The muscles all begin the actual process of contracting (shortening) when a protein called actin is pulled by a protein called myosin. This occurs in striated muscle (skeletal and cardiac) after specific binding sites on the actin have been exposed in response to the interaction between calcium ions (Ca2+) and proteins (troponin and tropomyosin) that “shield” the actin-binding sites. Ca2+ also is required for the contraction of smooth muscle, although its role is different: here Ca2+ activates enzymes, which in turn activate myosin heads. All muscles require adenosine triphosphate (ATP) to continue the process of contracting, and they all relax when the Ca2+ is removed and the actin-binding sites are re-shielded.

A muscle can return to its original length when relaxed due to a quality of muscle tissue called elasticity. It can recoil back to its original length due to elastic fibers. Muscle tissue also has the quality of extensibility; it can stretch or extend. Contractility allows muscle tissue to pull on its attachment points and shorten with force.
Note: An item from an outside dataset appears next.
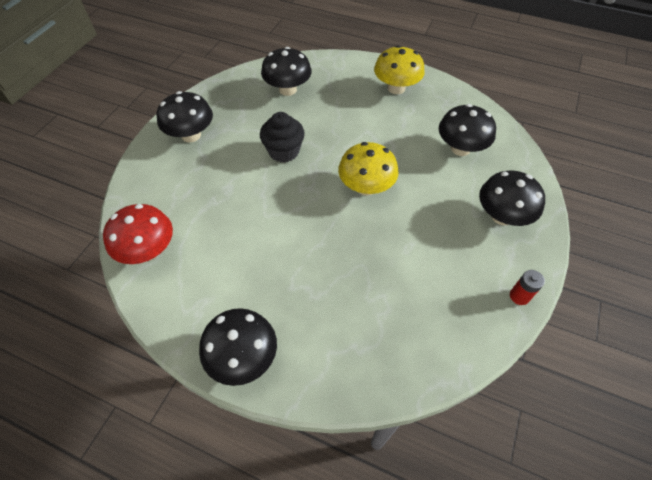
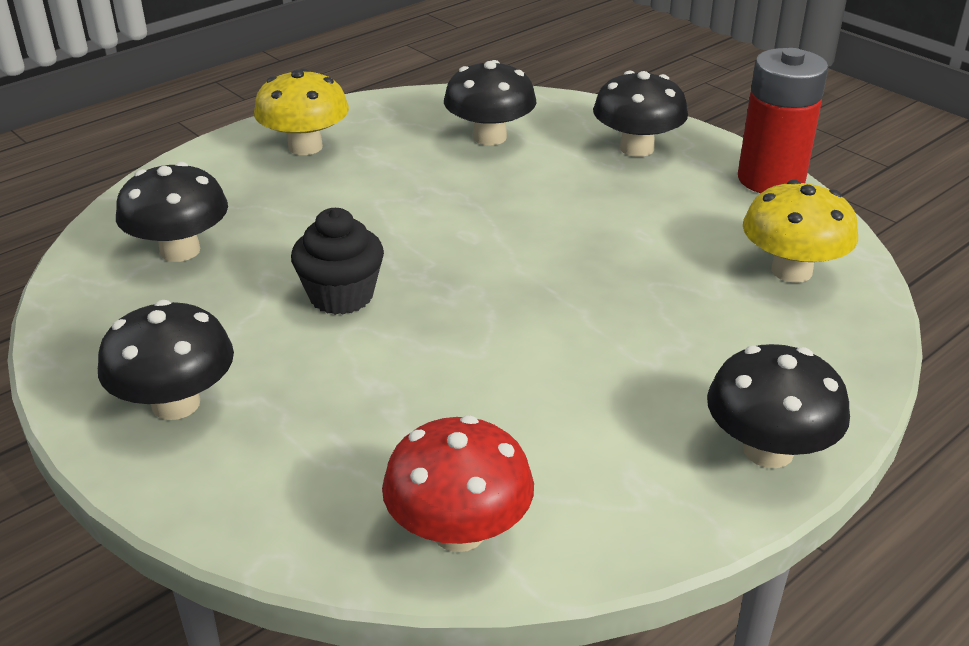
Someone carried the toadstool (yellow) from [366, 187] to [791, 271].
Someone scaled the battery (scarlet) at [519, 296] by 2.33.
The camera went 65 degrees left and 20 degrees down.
Differences among the three muscle types include the microscopic organization of their contractile proteins—actin and myosin. The actin and myosin proteins are arranged very regularly in the cytoplasm of individual muscle cells (referred to as fibres) in both skeletal muscle and cardiac muscle, which creates a pattern, or stripes, called striations. The striations are visible with a light microscope under high magnification (see Figure 9.1.1). Skeletal muscle fibers are multinucleated structures that compose the skeletal muscle. Cardiac muscle fibers each have one to two nuclei and are physically and electrically connected to each other so that the entire heart contracts as one unit (called a syncytium).

Because the actin and myosin are not arranged in such regular fashion in smooth muscle, the cytoplasm of a smooth muscle fiber (which has only a single nucleus) has a uniform, nonstriated appearance (resulting in the name smooth muscle). However, the less organized appearance of smooth muscle should not be interpreted as less efficient. Smooth muscle in the walls of arteries is a critical component that regulates blood pressure necessary to push blood through the circulatory system; and smooth muscle in the skin, visceral organs, and internal passageways is essential for moving all materials through the body.